The majority of Americans suffering from Alzheimer’s— more than 6 million people—are Medicare beneficiaries, Welch added, noting, “Biogen has abused the pricing power that it holds.”
So what will CMS need to do?
The centers may be tasked with instituting what’s known as a Medicare National Coverage Determination on Aduhelm, which is usually reserved for Medicare services and not new drugs. But such a determination could protect Medicare beneficiaries from FDA’s wide label, and restrict the use of the drug to only the subgroups of seniors who might benefit and who were studied in Biogen’s failed trials.

“If CMS were to use the NCD process to restrict coverage for Aduhelm beyond the FDA’s broad label for the drug, it would set a very important precedent by delinking the FDA’s decision to approve a drug from CMS’s decision to provide reimbursement for it,” Rachel Sachs, law professor at Washington University in St. Louis, wrote recently in Health Affairs.
Biden’s newly confirmed CMS administrator Chiquita Brooks-LaSure said she’s looking into all the evidence in deciding whether to make a national coverage determination.
Others are suggesting that CMS conduct its own research on paying for Aduhelm.
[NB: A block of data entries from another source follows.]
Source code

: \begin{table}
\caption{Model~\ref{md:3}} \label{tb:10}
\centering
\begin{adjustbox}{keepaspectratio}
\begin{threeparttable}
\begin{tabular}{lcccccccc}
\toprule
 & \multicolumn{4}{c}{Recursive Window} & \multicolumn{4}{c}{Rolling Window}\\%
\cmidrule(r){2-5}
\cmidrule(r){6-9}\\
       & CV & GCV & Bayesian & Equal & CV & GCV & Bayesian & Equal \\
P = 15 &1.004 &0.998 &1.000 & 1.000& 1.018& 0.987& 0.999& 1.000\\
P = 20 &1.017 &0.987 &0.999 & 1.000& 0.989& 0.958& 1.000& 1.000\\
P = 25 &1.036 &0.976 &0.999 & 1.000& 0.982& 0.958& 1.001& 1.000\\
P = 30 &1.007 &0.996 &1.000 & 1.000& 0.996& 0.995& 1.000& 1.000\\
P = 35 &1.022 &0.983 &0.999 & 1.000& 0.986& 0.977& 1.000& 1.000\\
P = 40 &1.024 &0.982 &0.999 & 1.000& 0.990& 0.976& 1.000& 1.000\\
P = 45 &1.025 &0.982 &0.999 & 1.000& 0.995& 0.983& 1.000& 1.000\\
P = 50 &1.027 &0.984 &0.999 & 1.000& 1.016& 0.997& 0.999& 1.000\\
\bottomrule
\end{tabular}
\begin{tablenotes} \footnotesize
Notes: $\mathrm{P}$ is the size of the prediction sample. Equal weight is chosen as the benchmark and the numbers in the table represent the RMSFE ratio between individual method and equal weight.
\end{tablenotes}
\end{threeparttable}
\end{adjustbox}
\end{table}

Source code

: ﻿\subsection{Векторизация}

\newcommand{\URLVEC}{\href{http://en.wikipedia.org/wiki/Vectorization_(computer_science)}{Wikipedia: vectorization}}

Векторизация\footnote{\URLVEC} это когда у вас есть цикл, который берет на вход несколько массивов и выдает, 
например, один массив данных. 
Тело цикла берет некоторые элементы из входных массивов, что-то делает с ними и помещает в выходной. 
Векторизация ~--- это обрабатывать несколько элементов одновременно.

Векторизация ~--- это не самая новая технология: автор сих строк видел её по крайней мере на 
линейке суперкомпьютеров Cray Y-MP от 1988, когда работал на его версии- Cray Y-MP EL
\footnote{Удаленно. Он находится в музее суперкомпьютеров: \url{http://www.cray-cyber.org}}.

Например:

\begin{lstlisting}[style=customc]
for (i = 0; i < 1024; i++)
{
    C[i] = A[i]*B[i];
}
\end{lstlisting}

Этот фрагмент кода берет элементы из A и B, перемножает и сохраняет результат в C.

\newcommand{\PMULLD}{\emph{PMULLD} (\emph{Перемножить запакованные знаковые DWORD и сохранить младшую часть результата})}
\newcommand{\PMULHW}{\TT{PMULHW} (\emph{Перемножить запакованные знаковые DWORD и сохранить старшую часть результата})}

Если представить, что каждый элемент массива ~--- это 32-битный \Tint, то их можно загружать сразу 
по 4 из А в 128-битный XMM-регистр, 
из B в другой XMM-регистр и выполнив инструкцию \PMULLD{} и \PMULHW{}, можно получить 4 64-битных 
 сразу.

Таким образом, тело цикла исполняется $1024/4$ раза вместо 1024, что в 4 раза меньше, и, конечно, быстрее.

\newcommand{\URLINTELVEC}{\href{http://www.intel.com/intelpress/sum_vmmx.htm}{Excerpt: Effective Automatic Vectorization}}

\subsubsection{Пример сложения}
Peter Bach, director of the Drug Pricing Lab at Memorial Sloan Kettering Cancer Center, and Craig Garthwaite, director of the Program on Healthcare at the Kellogg School of Management at Northwestern University, called on Medicare’s research center, the Center for Medicare and Medicaid Innovation, to evaluate whether CMS should pay for the drug and whether those payments are cost-effective.
To evaluate such payments while Biogen’s 9-year confirmatory trial is ongoing, Bach and Garthwaite called on CMS to select some counties where it would reimburse Aduhelm’s current price, and others where it would reimburse $0, and see what the differences are.
“Medicare must study aducanumab reimbursement now, and prepare to do the same whenever the FDA approves other costly, important drugs that lack evidence of effectiveness,” Bach and Garthwaite wrote. “Drug companies should know that if their medicines reach the market before the evidence is in, payment will not be automatic.”